1. Ambros-Rudolph CM. Dermatoses of pregnancy – clues to diagnosis, fetal risk and therapy. Ann Dermatol. 2011 Aug;23(3):265-75.
2. Ambros-Rudolph CM, Mullegger RR, Vaughan-Jones SA, et al. The specific dermatoses of pregnancy revisited and reclassified: results of a retrospective two-center study on 505 pregnant patients. J Am Acad Dermatol. 2006 Mar;54(3):395-404.
3. Warshauer E, Mercurio M. Update on dermatoses of pregnancy. Int J Dermatol. 2013 Jan;52(1):6-13.
4. Holmes RC, Black MM. The specific dermatoses of pregnancy. J Am Acad Dermatol. 1983 Mar;8(3):405-12.
5. Shornick JK. Dermatoses of pregnancy. Semin Cutan Med Surg. 1998 Sep;17(3):172-81.
6. Shornick JK, Bangert JL, Freeman RG, et al. Herpes gestationis: clinical and histologic features of twenty-eight cases. J Am Acad Dermatol. 1983 Feb;8(2):214-24.
7. Lawley TJ, Stingl G, Katz SI. Fetal and maternal risk factors in herpes gestationis. Arch Dermatol. 1978 Apr;114(4):552-5.
8. Patton T, Plunkett RW, Beutner EH, et al. IgG4 as the predominant IgG subclass in pemphigoides gestationis. J Cutan Pathol. 2006 Apr;33(4):299-302.
9. Chi CC, Wang SH, Charles-Holmes R, et al. Pemphigoid gestationis: early onset and blister formation are associated with adverse pregnancy outcomes. Br J Dermatol. 2009 Jun;160(6):1222-8.
10. Ghazeeri G, Kibbi AG, Abbas O. Pruritic urticarial papules and plaques of pregnancy: epidemiological, clinical, and histopathological study of 18 cases from Lebanon. Int J Dermatol. 2012 Sep;51(9):1047-53.

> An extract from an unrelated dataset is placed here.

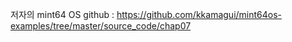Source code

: 저자의 mint64 OS github : https://github.com/kkamagui/mint64os-examples/tree/master/source_code/chap07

11. Lammert F, Marschall HU, Glantz A, et al. Intrahepatic cholestasis of pregnancy: molecular pathogenesis, diagnosis and management. J Hepatol. 2000 Dec;33(6):1012-21.
12. Glantz A, Marschall HU, Mattsson LA. Intrahepatic cholestasis of pregnancy: relationships between bile acid levels and fetal complication rates. Hepatology. 2004 Aug;40(2):467-74.